AİLELER İÇİN İLETİŞİM BECERİLERİ
Doç. Dr. Şafak Nakajima
Ne söylediğimizin duyulduğunu, duygu ve düşüncelerimizin anlaşıldığını hissettiğimiz, birlikteyken mutluluk ve güven duyduğumuz aile içi ilişkilerimiz olmuştur hepimizin.
Görmezden gelindiğimizi, söylediklerimizin dinlenmediğini, yanlış anlaşıldığını ya da çarpıtıldığını hissettiğimiz, ihmalkârlık ya da öfke dolu, ruhumuza asit banyoları yaptıran ailevi ilişkilerimiz de vardır mutlaka.

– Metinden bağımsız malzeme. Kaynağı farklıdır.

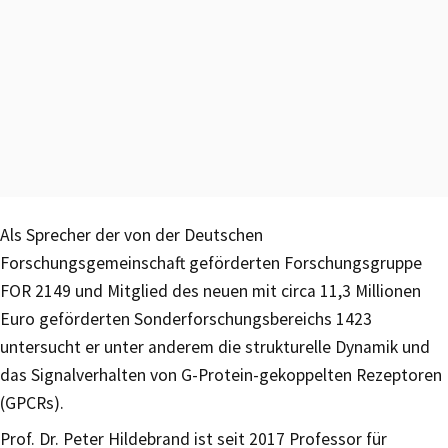
Als Sprecher der von der Deutschen
Forschungsgemeinschaft geförderten Forschungsgruppe
FOR 2149 und Mitglied des neuen mit circa 11,3 Millionen
Euro geförderten Sonderforschungsbereichs 1423
untersucht er unter anderem die strukturelle Dynamik und
das Signalverhalten von G-Protein-gekoppelten Rezeptoren
(GPCRs).
Prof. Dr. Peter Hildebrand ist seit 2017 Professor für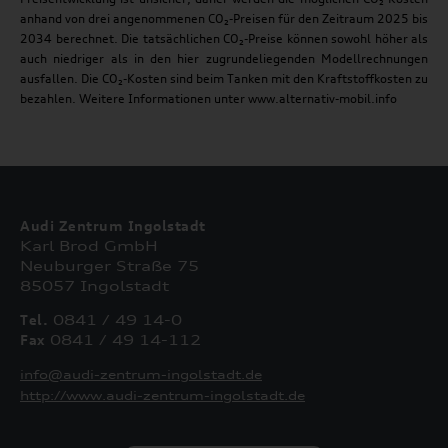
anhand von drei angenommenen CO₂-Preisen für den Zeitraum 2025 bis
2034 berechnet. Die tatsächlichen CO₂-Preise können sowohl höher als
auch niedriger als in den hier zugrundeliegenden Modellrechnungen
ausfallen. Die CO₂-Kosten sind beim Tanken mit den Kraftstoffkosten zu
bezahlen. Weitere Informationen unter www.alternativ-mobil.info
Audi Zentrum Ingolstadt
Karl Brod GmbH
Neuburger Straße 75
85057 Ingolstadt
Tel.
0841 / 49 14-0
Fax
0841 / 49 14-112
info@audi-zentrum-ingolstadt.de
http://www.audi-zentrum-ingolstadt.de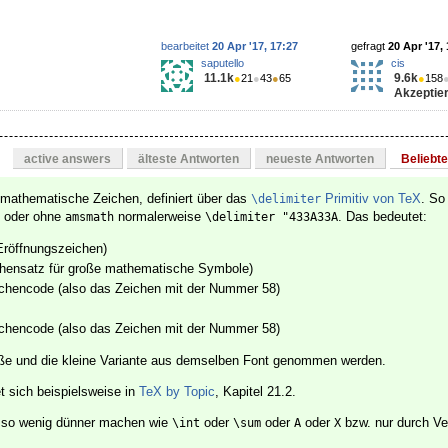
bearbeitet
20 Apr '17, 17:27
gefragt
20 Apr '17,
saputello
cis
11.1k
9.6k
●
21
●
43
●
65
●
158
Akzeptier
active answers
älteste Antworten
neueste Antworten
Beliebt
mathematische Zeichen, definiert über das
Primitiv von TeX
. So
\delimiter
 oder ohne
normalerweise
. Das bedeutet:
amsmath
\delimiter "433A33A
Eröffnungszeichen)
ichensatz für große mathematische Symbole)
chencode (also das Zeichen mit der Nummer 58)
chencode (also das Zeichen mit der Nummer 58)
oße und die kleine Variante aus demselben Font genommen werden.
t sich beispielsweise in
TeX by Topic
, Kapitel 21.2.
o so wenig dünner machen wie
oder
oder
oder
bzw. nur durch V
\int
\sum
A
X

İlkinde kendimiz oluruz, ikincisinde her gün ölürüz.
Aralarındaki farkı belirleyense, iletişim biçimimizdir.
İletişim, ilişkilerin temel yapı taşıdır.
Duygularımızı, düşüncelerimizi birbirimize iletişim yoluyla aktarırız.
İletişimin gerçekleşmesi için üç unsur bir araya gelmelidir: Bir mesaj, mesajı ileten bir gönderici ve mesajın gönderildiği bir alıcı.
Başarılı iletişimde gönderici mesajı zamanında, anlaşılır ve doğru bir şekilde iletir.
Mesaj açık ve nettir. Manipülasyon içermez, kafa karıştırmaz.
Alıcı ise mesajı rahatlıkla anlar.
Bunlardan birinde yaşanan sorun, iletişimin tamamını bozabilir.
En yakın ilişkilerin kurulduğu yer aile olduğundan, duygusal olarak dengeli ve özgüvenli çocuklar yetiştirmede, işbirliği yaparak sorunları çözmede, mutlu ve sağlıklı bir yaşam sürdürmede aile içi iletişim, anahtar rol oynar.
Ailede iyi iletişimin önüne birçok şey geçebilir. Örneğin:
Saldırgan ya da umursamaz bir dil kullanmak,
Gerçek duygu, düşünce, istek ve beklentileri saklamak,
Akıl okumak, yani karşımızdaki kişinin ne düşündüğünü bildiğimizi veya bizim ne düşündüğümüzü onların bilmesi gerektiğini varsaymak,
Gereğinden fazla konuşmanın, gerçek iletişim olduğunu sanmak,
İlgisiz davranmak, küçümseyici jest ve mimikler yapmak,
Karşımızdaki konuşurken dinlemek yerine söylemek istediklerimize odaklanmak, kafamızda cevapları hazırlamak,
Sözünü kesmek, konuşmasını tamamlamasına izin vermemek,
Konuşulan konuyla ilgisiz ya da geçmişte kalmış sorunları gereksiz yere gündeme getirmek,
Karşımızdaki için neyin doğru olduğunu bildiğimizi varsayarak onu ikna etmeye çalışmak ya da kabule zorlamak gibi…
Bunların her biri, birer iletişim katilidir.
İyi iletişim kurmak pratik ve çaba gerektirir.
İlişki ve aile danışmanlığı çalışmalarımda, tarafların bazı temel gerçekleri öğrenmesine dikkat ederim; bunları sizlerle de paylaşacağım:
• Ailede, birden fazla insanın farklı istek ve ihtiyaçları vardır.
• Bu istek ve ihtiyaçlar çoğu kez örtüşmez ve doğal olarak çatışmalar ortaya çıkar.
• Herkesin ihtiyaçlarının her zaman karşılanması mümkün değildir.
• Amaç, herkesin kendi istek ve ihtiyaçlarına odaklanması yerine ortak yarar ve kazanım için sorunlara yaratıcı çözümler bulmasıdır.
• Uzlaşma, bir tarafın kazandığı ve diğer tarafın kaybettiği anlamına gelmez.
• İstek ve ihtiyaçların dengelenmesi ancak doğru iletişim kurmakla mümkündür.
• TV, telefon gibi dikkat dağıtıcıların olmadığı ortamda iletişim kurma, beden dilini doğru kullanma, aktif dinleme, sadece içeriğe değil konuşanın duygularına da odaklanma, duyguları doğru okuma, kendi duyguları ile karşı tarafınkini karıştırmama, yapıcı sözcükler seçme, düşünceleri cesaretle tartışmaya açabilme gibi beceriler öğrenilebilir. Bu beceriler kazanıldığında, herkesin bakış açısı ve önerileri açık bir şekilde ifade edilir ve diğer aile üyeleri tarafından duyulur.
Açık iletişim kurabilen, farklılıklara ve hatalara hoşgörüyle bakan, kuralları akılcı ama esnek olan sevgi dolu bir aileye sahip olmak, bu dünyada başımıza gelebilecek en güzel şeydir.